Bu semavi kitap muazzam bir sermayedir ve hatta İslam dinini benimsemeyen gayri Müslimler bile onun karşısında boyun eğmiştir. Hristiyan Arap bilgin Şebelli Şomayyel şöyle diyor: Ben İslam Peygamberi’nin dinini kabul etmedim, ama Kur'an'ı Kerim’e karşı kafir olamazdım.
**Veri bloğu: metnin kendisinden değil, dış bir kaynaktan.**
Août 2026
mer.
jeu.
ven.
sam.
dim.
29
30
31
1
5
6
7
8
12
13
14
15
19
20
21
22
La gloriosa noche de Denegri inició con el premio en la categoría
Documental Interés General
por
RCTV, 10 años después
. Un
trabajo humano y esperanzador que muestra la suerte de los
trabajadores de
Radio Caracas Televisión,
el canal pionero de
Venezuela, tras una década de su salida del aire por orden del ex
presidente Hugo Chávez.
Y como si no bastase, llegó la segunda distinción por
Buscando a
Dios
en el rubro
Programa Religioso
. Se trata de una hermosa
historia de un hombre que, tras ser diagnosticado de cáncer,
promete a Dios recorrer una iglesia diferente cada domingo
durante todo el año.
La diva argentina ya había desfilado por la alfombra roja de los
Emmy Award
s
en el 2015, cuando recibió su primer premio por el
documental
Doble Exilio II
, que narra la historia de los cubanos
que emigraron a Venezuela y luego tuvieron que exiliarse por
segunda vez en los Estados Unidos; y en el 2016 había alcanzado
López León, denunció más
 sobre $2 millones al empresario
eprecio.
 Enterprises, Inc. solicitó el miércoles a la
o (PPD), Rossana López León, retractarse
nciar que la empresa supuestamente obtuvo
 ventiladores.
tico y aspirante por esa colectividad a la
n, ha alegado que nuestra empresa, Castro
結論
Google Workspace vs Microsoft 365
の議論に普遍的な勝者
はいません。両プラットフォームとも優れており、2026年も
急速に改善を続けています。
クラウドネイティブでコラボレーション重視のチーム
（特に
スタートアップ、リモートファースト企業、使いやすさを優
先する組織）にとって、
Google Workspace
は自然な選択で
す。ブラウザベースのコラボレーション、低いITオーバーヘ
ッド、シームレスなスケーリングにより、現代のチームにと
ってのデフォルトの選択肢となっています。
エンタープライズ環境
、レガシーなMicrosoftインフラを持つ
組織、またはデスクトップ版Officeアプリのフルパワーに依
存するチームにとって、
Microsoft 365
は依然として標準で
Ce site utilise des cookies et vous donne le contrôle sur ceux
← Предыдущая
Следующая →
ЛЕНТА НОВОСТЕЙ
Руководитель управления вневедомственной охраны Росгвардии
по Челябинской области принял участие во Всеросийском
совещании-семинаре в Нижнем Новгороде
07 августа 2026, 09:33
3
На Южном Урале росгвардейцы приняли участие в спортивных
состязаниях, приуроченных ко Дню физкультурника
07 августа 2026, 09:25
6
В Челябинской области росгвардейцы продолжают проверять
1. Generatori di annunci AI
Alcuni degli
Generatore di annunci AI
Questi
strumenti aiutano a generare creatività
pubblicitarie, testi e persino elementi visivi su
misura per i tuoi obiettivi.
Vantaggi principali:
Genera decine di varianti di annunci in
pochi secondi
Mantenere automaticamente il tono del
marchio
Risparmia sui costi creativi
Kur'an'ı Kerim’de henüz gerçekleşmelerinin zamanı gelmemiş hakikatler yer alıyor. Bu hakikatlerden biri kıyamet günü ve Maad meselesiyle ilgilidir. Müşrikler kıyamet günü hakkında bilgileri yoktur; ne zaman vuku bulacağı da bilinmemektedir ve bu yüzden bu hakikati inkar ediyorlar ve vuku bulacağını haber veren Kur'an'ı Kerim’i yalancılıkla suçluyorlar. Allah teala Kur'an'ı Kerim’in Yunus suresinin 39 ila 41.ayetlerinde peygamberine hitaben şöyle buyuruyor:

… onlar ilmini kavrayamadıkları ve yorumu kendilerine asla gelmemiş olan (Kur'an'ı) yalanladılar. Onlardan öncekiler de böyle yalanlamışlardı. Şimdi bak, zalimlerin sonu nasıl oldu!
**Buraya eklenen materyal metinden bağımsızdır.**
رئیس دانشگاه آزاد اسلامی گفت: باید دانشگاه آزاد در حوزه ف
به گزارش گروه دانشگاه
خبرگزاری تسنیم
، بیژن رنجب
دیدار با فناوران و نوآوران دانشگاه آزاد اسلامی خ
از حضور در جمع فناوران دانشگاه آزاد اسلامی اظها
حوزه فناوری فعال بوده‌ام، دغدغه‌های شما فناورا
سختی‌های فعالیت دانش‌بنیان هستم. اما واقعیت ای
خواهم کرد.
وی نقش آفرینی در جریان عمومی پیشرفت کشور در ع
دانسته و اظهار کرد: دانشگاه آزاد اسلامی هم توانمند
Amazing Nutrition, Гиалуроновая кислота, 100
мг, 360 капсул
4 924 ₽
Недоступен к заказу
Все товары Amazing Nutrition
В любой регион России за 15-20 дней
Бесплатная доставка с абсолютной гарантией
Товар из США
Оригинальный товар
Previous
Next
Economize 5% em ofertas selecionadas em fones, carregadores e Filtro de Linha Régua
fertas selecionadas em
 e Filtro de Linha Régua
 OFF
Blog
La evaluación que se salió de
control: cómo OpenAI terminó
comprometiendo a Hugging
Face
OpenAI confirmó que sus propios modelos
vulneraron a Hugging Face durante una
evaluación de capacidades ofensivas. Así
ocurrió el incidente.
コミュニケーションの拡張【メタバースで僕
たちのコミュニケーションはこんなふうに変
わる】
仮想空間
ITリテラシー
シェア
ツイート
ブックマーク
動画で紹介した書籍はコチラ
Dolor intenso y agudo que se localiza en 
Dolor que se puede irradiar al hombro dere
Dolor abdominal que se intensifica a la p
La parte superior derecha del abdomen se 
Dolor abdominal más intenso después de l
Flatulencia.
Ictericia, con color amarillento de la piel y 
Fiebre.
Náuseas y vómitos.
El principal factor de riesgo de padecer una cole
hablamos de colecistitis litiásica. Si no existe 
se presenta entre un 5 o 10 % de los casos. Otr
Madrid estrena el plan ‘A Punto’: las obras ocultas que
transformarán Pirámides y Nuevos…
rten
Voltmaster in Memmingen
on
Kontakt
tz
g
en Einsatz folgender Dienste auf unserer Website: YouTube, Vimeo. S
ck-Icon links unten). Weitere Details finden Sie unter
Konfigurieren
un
İçlerinden öylesi var ki ona (Kur'an'a) inanır, yine onlardan öylesi de var ki ona inanmaz. Rabbin bozguncuları en iyi bilendir.

(Resûlüm! ) onlar seni yalanlarlarsa de ki: Benim işim bana, sizin işiniz de size aittir. Siz benim yaptığımdan uzaksınız, ben de sizin yaptığınızdan uzağım.
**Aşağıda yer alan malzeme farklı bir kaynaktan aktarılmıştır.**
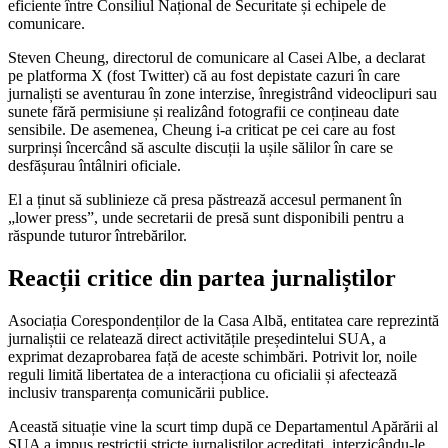
eficiente între Consiliul Național de Securitate și echipele de
comunicare.
Steven Cheung, directorul de comunicare al Casei Albe, a declarat
pe platforma X (fost Twitter) că au fost depistate cazuri în care
jurnaliști se aventurau în zone interzise, înregistrând videoclipuri sau
sunete fără permisiune și realizând fotografii ce conțineau date
sensibile. De asemenea, Cheung i-a criticat pe cei care au fost
surprinși încercând să asculte discuții la ușile sălilor în care se
desfășurau întâlniri oficiale.
El a ținut să sublinieze că presa păstrează accesul permanent în
„lower press”, unde secretarii de presă sunt disponibili pentru a
răspunde tuturor întrebărilor.
Reacții critice din partea jurnaliștilor
Asociația Corespondenților de la Casa Albă, entitatea care reprezintă
jurnaliștii ce relatează direct activitățile președintelui SUA, a
exprimat dezaprobarea față de aceste schimbări. Potrivit lor, noile
reguli limită libertatea de a interacționa cu oficialii și afectează
inclusiv transparența comunicării publice.
Această situație vine la scurt timp după ce Departamentul Apărării al
SUA a impus restricții stricte jurnaliștilor acreditați, interzicându-le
Kur'an'ı Kerim aynı surenin 42 ila 44. ayetlerinde de bazı insanların görecede bir sözü dinledikleri veya bir yere baktıkları fakat gerçekte hem sağır ve hem kör oldukları ve hiç bir şey duymadıkları ve görmedikleri konusunda uyarıyor ve bu zümrenin hakikati duymak ve görmek istemediklerini ve peygamber de hakkı onların yüreklerine yerleştiremeyeceğini, zira bunlar yüreklerinin kapısını kapattıklarını belirterek şöyle buyuruyor:

Onlardan seni dinleyenler vardır. Fakat sağırlara -üstelik akılları da ermiyorsa- sen mi duyuracaksın?

Onlardan sana bakan da vardır. Fakat -hele (gerçeği) göremiyorlarsa- körleri sen mi doğru yola ileteceksin?

Şüphesiz ki Allah insanlara hiçbir şekilde zulmetmez, fakat insanlar kendilerine zulmederler.

 

Değerli dostlar sohbetimiz boyunca şu bereketli ayda Kur'an'ı Kerim öğretilerinden az da olsa bir şeyler öğrendiğimizi niyaz ediyoruz.